START TASK DATA

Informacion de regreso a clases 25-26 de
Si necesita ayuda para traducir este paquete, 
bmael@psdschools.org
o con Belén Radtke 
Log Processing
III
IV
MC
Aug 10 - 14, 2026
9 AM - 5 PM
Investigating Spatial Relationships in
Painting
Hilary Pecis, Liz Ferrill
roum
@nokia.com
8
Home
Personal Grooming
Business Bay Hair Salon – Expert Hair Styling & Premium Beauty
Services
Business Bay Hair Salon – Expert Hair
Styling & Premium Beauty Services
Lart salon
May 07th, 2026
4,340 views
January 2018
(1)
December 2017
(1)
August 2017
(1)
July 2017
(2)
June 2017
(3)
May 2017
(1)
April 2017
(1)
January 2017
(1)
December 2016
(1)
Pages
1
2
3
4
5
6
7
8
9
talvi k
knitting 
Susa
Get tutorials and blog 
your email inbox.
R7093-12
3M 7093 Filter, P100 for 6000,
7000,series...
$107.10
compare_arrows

END TASK DATA

Nothing but the lines from the one containing "your email inbox." through the end of the entries belongs in the answer; repeat them exactly.

your email inbox.
R7093-12
3M 7093 Filter, P100 for 6000,
7000,series...
$107.10
compare_arrows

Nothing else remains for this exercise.